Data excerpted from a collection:
*** Begin section ***
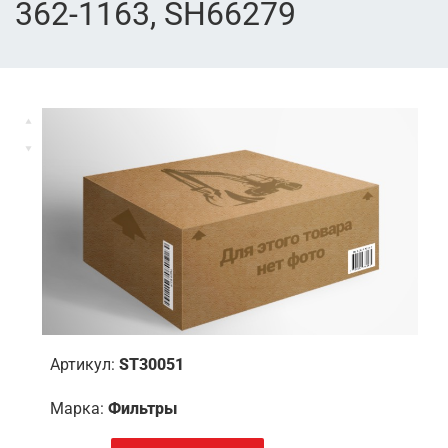
362-1163, SH66279
Артикул:
ST30051
Марка:
Фильтры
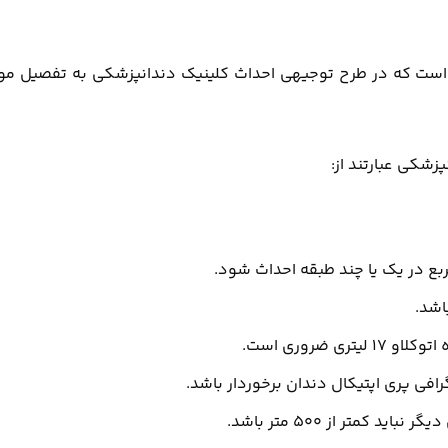
ی است که در طرح توجیهی احداث کلینیک دندانپزشکی به تفصیل مو
پزشکی عبارتند از:
افی پری اپتیکال دندان برخوردار باشد.
متر از 500 متر باشد.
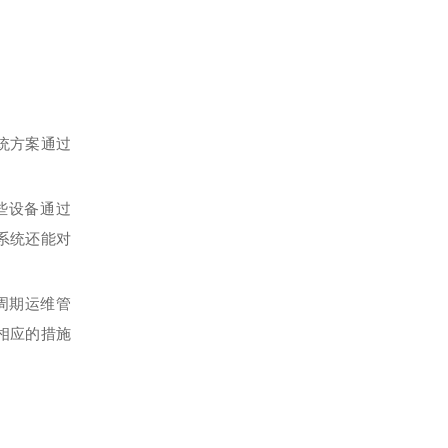
统方案通过
些设备通过
系统还能对
周期运维管
相应的措施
*** End section ***
Return every line of text from all the data above verbatim, leaving the pictures out of the answer.

ANSWER TO THE EXERCISE:
362-1163, SH66279
Артикул:
ST30051
Марка:
Фильтры
ی است که در طرح توجیهی احداث کلینیک دندانپزشکی به تفصیل مو
پزشکی عبارتند از:
افی پری اپتیکال دندان برخوردار باشد.
متر از 500 متر باشد.
统方案通过
些设备通过
系统还能对
周期运维管
相应的措施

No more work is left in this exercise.